用個恰當的比方:本片中多數角色,都像被吳亦凡附了體。
平庸,空洞,乏味,干枯,一成不變。
還是那句話:像被逼著“演”。
除了她——
迷途的汪汪(陳都靈 飾)。
影片到后半段,只有她的出現可稱亮眼。
能看出來她是誰?
《左耳》里,傻白甜的小耳朵。
陳都靈一改往日畫風,從清純躍至風塵,卻無違和感。
霓虹燈下,俗艷,美麗,憂傷,頹廢。
眼神都在傳達某種隱喻。
將九十年代社會底層女性的內心,演繹得頗為到位。
一張動態圖對比,高下立判——
在我看來,影片13位主演里,陳都靈是唯一一個演技全程在線的。
但影片的根本問題,其實不在于演技。
更在于過度還原原著。
有人可能要問:還原原著,難道不是優點嗎?
不是……因為過度了。
電影作為第七藝術(視聽藝術、畫面藝術),與文學是存在巨大差異的。
好的改編,應保留原著的氣和魂,再用視聽語言將其展現出來。
舉個例子,同為日本暖心作品的:《情書》。
《情書》的小說開頭,是這樣描寫——
渡邊博子參加了藤井樹逝世三周年的紀念儀式
藤井樹的父親正站在墓碑前講及他兒子生前的點滴
“博子?如果阿樹多留一點時間便好了。
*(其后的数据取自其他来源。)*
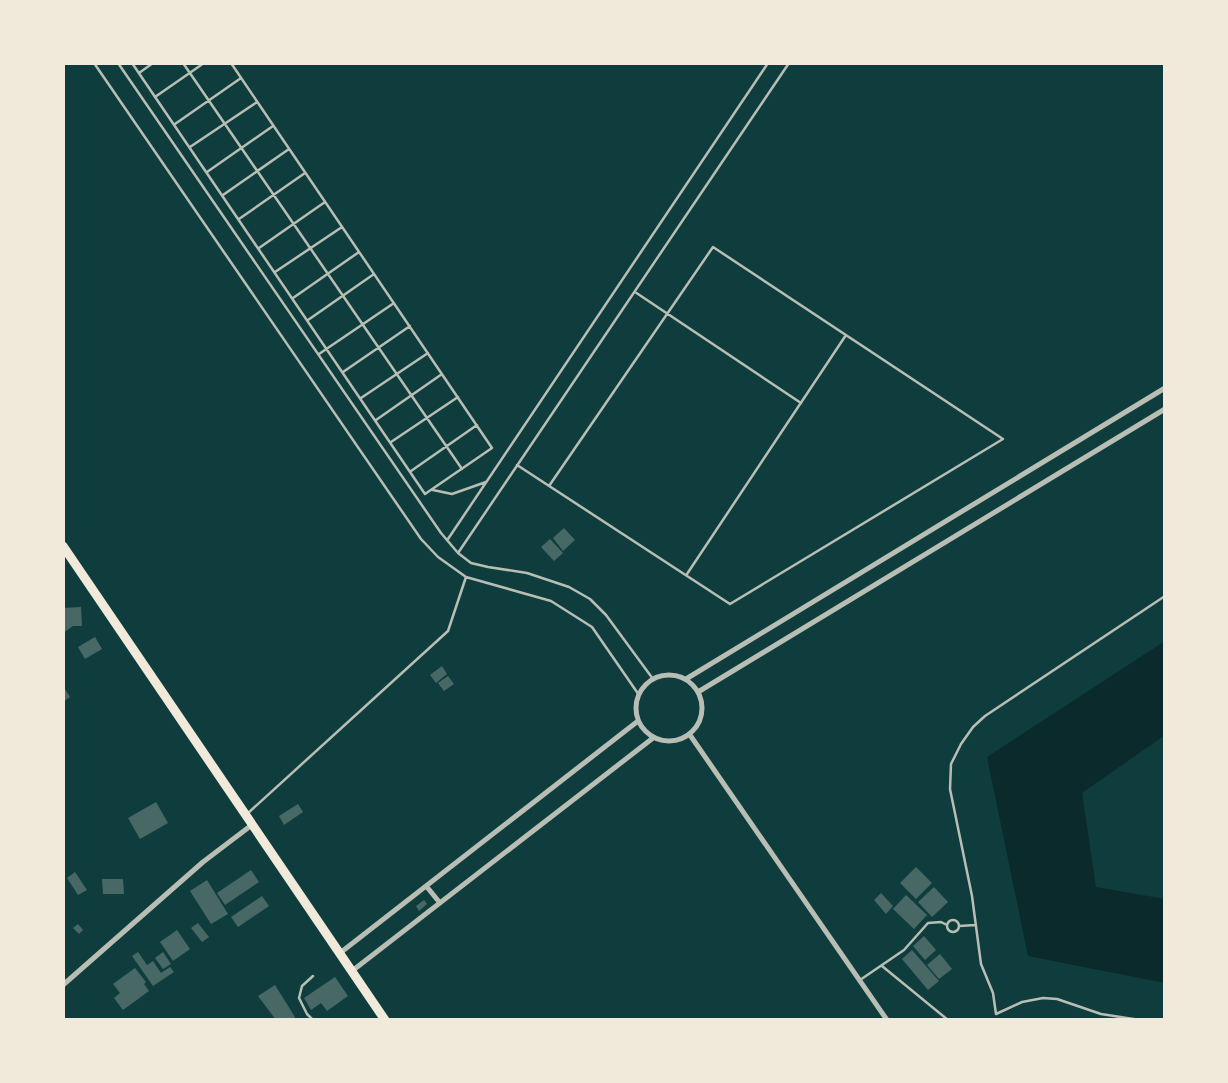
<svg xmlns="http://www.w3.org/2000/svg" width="1228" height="1083" viewBox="0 0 1228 1083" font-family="'DM Sans',sans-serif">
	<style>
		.water { fill: #0a2a2b }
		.building { fill: #486865 }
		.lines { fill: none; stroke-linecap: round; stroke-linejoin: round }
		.service { stroke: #b8beb3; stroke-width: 2.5 }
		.minor { stroke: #b8beb3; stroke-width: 5 }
		.trunk { stroke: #f1e9da; stroke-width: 9 }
	</style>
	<rect width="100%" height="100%" fill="#0f3d3e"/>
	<path class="water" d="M1165,641V735L1082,793L1096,887L1165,899V983L1028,956L987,757Z"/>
	<path class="building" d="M564,528L575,540L563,551L553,538Z
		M550,539L563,553L554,561L541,547Z
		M81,607L82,626H73L63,633V608Z
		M95,637L102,649L85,659L78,647Z
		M442,666L447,674L436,683L430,675Z
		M448,676L454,684L444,691L438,683Z
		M63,686L70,697L63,702Z
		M156,802L168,823L140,839L128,818Z
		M298,804L303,812L284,825L279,816Z
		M916,867L932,883L916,899L900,883Z
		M251,870L259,882L225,905L217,893Z
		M75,872L87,890L78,895L67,878Z
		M102,879H123L124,894H103Z
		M207,880L228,914L211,924L190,891Z
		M934,887L948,902L932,917L918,902Z
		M881,893L893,906L886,914L874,900Z
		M906,895L927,915L914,929L893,909Z
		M262,896L269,906L238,927L231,917Z
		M424,900L427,904L419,911L416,906Z
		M198,923L209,937L202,942L191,928Z
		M78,924L83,930L79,934L73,928Z
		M177,930L190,949L173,961L160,942Z
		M924,936L936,950L925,960L913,946Z
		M912,950L939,981L928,990L902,959Z
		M138,952L147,965L153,961L161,973L170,967L174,972L153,986L132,956Z
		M163,952L171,964L163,969L155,958Z
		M940,954L952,969L939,979L927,965Z
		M135,968L146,982L144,984L149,991L123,1010L114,998L120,993L113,984Z
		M335,977L348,996L327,1011L321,1003L311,1010L304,998Z
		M275,985L295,1017L291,1020H276L258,996Z"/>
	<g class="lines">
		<path class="service" d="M94,63L421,539L438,557L466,577L551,601L592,627L639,695
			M118,63L441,533L458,553L471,563L488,567L527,573L569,587L590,599L606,615L653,679
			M132,63L425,494L492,448L231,63
			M183,63L462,469
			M139,73L153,63
			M155,97L204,63
			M175,124L241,78
			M190,147L257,102
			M207,172L273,126
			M223,195L289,149
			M239,219L305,173
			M259,248L325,202
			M275,272L342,227
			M635,292L801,403
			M293,298L359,252
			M308,320L374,274
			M319,354L394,303
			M343,372L410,326
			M361,398L428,353
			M376,420L442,374
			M391,442L458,397
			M517,465L730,604L1003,439L713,247L549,486
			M411,471L477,425
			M433,490L452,494L486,482
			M448,539L768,63
			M458,553L789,63
			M687,574L846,335
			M247,814L448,631L466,577
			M947 926a6 6 0 1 1 12 0a6 6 0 1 1-12 0Z
			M959,926L976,925
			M882,966L948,1020
			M860,980L904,950L928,923L941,922L947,925
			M313,1020L307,1014L299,998L302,986L313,976
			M1140,1020L1101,1014L1057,999L1043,998L1022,1002L996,1014L993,993L981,964L972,896L950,789L951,764L961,744L973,727L985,716L1165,596"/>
		<path class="minor" d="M636 708a33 33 0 1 1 66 0a33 33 0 1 1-66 0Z
			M686,679L1165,388
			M698,692L1165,409
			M690,735L887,1020
			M427,887L440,903
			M340,953L638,721
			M352,971L653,738
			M63,985L203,862L253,824"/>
		<path class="trunk" d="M63,546L385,1020"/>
	</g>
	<rect width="1228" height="1083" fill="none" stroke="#f1e9da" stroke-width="130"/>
</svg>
”
三年前的事就像在眼前
當時,她跟阿樹正準備結婚
就在婚期之前,阿樹參加了一個攀山探險旅程
山中,一場突如其來的風暴迫使探險隊改行一條少人使用的路
在一個陡坡,阿樹失足墜下懸崖
假設庸才來改編,第一個鏡頭會先拍紀念儀式,再讓藤井樹的父親展開敘述,然后畫面切到博子的回憶,眾人遭遇風暴……
故事還原了,意境呢?
如若這樣拍,我何不去讀原著?
我們看巖井俊二,是怎樣把那段文字用視聽語言展現出來的——
主人公博子,出場兩分多鐘,沒說一句話。
她先躺在雪地許多秒,仿佛已經死去一般,讓我們摸不著頭腦。
光色漸亮,雪花漸漸飄落在她身上。
忽然,她睜開眼睛,大口猛烈喘息。
這時候,我們察覺到——
哦,原來她沒死,只是忘了呼吸。
她站起身。
我們看到她身穿喪服,隱約感覺到一些東西。
她動手抖落掉身上的雪。
這雪很多,可見她在地上躺了很長時間,沉浸在往日的思念與回憶里,一動未動。
接下來,是一個手部特寫。
她想攥住什么,卻又時而松開。
她想把手松開,卻又放不下,悲傷涌動。
究竟是什么原因呢?
她仰起頭,望向天空,仿佛在感受什么,絕不只是感受雪花的溫柔。
現在,我們把之前從鏡頭里,得到的信息結合起來——
喪服、放不下、悲傷涌動、思念到忘記呼吸。
原來,她仰望天空,是在尋找、感受她那已經逝去的愛人。
最后,是一個全景。
荒茫的雪地上,她踱步前進。
隨著鏡頭推移,我們看到前路是俗世的房屋群。
至此,影片沒出現一句臺詞,就讓博子在深沉的悲傷和思念中,與遠在天國的愛人告別。
當然,如果不借助我的解讀,你可能會覺得自己沒懂,說不出來它在表達什么。
但正如姜文所說:你沒看懂,并不等于你沒看見。
這就是視聽語言的魅力。
博子的情緒,此時已植入到你的潛意識,使你在潛意識里達成與人物的共情。
換句話說:巖井俊二只用兩分鐘,且沒用任何臺詞,就已將博子這個人物立住,且完美展現出原著的故事和意境。
這才叫電影。
而不像《解憂雜貨店》的庸才們,用大量對白把故事講出來——
其實父親快要退休了
家人一直想讓我接班
可我不想放棄我的音樂夢想
說出來的夢想,能有多大重量?
從形體上,《解憂雜貨店》確實很大程度將原著還原。
結構嚴謹,從三人組進雜貨店,到解憂爺爺的去世,再到張晴美收購孤兒院,使影片形成一個時空閉環(不劇透)……
但實際上,這樣的還原太過平庸、笨拙。
就像把一部小說,精簡成情節梗概,再做成音頻朗讀。
故事猶在,意境全無。
雖然夢想是要有的
但是生活還得繼續
也許回家也不是壞事
如果說東野圭吾的《解憂雜貨店》,像一碗高廚熬制的醇香雞湯。
那這次的庸才改編,則像快餐店的勾兌飲料。
大口喝來,好像差不太多。
但細細一品,就不是那個味。
更重要的是——
它沒營養。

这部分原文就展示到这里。